For the high solids dewatered cake, seepex recommended a type BTE 17-24 open-hopper pump with customized hopper and ribbon auger feed screw to enhance product feed. The pump, situated directly below the discharge of the press, is rated for up to 24 GPM. It is also equipped with TSE dry-run protection, a slotted Therban stator with stator retensioning device, and Duktil coated stainless-steel rotor. A sensor monitors cake levels and adjusts the speed accordingly.
Results
The city’s expanded facility opened in 2002. It currently handles two MGD of incoming wastewater, serving a population of 13,000.
Now, when screened and degritted sewage enters the Clermont plant, odorous vapors are immediately captured, lifted out by fans into a waiting mulch bed. Aerated basins receive the wastewater, where vigorous aeration gives the waiting bacteria time to "eat" organic content. The water remains in these bubbling tanks for a detention period of approximately 12 hours. Thereafter, it enters clarification tanks, where oily matter is skimmed from the top, activated sludge sinks to the bottom, and the clarified water is removed for eventual nonpotable reuse.
Bacterial activity is enhanced by reintroducing some of the settled, activated sludge from the clarification tanks back to the beginning of the process, reducing the cost of adding bacteria to the cycle.

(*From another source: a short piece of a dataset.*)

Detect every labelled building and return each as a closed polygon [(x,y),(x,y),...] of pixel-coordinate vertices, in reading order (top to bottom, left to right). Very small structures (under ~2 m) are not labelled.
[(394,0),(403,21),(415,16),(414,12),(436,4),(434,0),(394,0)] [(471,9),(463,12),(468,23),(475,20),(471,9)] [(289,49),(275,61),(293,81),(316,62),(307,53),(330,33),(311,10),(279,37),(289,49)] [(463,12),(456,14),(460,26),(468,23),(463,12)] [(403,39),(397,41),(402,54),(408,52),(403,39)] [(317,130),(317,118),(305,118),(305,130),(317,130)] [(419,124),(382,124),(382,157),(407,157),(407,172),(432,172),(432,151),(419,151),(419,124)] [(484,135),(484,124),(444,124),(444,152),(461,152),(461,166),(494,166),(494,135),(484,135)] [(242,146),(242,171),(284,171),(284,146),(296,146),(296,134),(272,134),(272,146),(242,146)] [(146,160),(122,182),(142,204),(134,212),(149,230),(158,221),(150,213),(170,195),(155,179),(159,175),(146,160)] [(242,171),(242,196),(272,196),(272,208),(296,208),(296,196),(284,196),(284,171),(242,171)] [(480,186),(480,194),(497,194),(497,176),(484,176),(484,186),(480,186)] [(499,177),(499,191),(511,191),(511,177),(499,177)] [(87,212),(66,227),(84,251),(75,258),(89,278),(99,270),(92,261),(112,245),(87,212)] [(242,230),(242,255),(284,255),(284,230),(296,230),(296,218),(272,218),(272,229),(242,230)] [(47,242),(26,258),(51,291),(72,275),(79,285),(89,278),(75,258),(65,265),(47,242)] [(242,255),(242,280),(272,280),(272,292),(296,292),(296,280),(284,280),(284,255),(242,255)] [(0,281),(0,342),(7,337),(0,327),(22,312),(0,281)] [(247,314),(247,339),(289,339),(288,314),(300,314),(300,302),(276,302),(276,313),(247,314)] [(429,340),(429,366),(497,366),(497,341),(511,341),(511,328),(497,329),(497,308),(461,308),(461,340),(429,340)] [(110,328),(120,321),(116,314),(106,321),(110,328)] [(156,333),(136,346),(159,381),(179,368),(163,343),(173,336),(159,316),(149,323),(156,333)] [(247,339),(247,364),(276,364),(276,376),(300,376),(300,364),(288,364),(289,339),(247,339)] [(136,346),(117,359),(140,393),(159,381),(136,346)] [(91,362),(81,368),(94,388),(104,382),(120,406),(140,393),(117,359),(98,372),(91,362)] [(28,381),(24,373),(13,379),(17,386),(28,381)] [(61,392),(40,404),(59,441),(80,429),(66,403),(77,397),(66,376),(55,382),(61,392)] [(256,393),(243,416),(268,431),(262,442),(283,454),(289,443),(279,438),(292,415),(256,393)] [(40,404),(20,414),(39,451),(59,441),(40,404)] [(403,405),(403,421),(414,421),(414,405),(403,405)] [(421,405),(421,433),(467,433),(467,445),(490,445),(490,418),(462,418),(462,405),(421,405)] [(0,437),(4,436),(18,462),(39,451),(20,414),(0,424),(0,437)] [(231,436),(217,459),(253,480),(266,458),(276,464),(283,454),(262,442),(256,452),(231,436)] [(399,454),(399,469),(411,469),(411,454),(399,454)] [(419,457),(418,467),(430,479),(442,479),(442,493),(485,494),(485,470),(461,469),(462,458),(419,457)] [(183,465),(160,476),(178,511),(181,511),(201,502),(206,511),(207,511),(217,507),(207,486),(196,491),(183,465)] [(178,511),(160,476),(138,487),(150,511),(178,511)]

Periodically, some of this recirculating sludge is ‘wasted’ from the cycle to the digesting tanks where it will spend approximately 28 days to stabilize, during which time staff carefully monitors oxygen levels to ensure healthy bacterial activity. The plant relies entirely on bacteria — no added chemicals — for the sludge digestion process.
The seepex BN pump moves stabilized sludge from the digestion tanks through 1,500 feet of underground piping to the gravity belt press facility. The seepex BTE pump moves the high solids dewatered sludge cake through three separate, closed overhead pipes, which can be opened or closed for even load distribution, for discharge into a waiting trailer. This container holds 25 cubic yards of cake and takes about eight hours to fill. At this point, the cake is hauled away to be further processed for use as commercial fertilizer. "These biosolids are completely odor free, so the sludge digestion process is thorough," says Bob Reed.
The reuse water resulting from clarification tanks and gravity belt runoff is diverted for filtering and chlorination. Some of the reuse water is consumed by the plant. About 85 percent is sold to surrounding golf courses for irrigation. Eventually, neighboring residential areas will also purchase reuse water from the operation for lawn watering, since Clermont residences are triple-piped for potable water, sewage, and reuse water. Meantime, when the plant has an overage of reuse water on hand, they pump it to one of several percolation beds through which the water will filter slowly through the ground to wells 900 feet beneath the facility.
Management reports that the seepex PC pumps have performed beyond their expectations. The pumps operated a full three years before a single replacement part (a stator) was needed on a cake pump. Reed reported that the repair took place in no time, with no interruption to plant operation, and with minimal manpower and cost.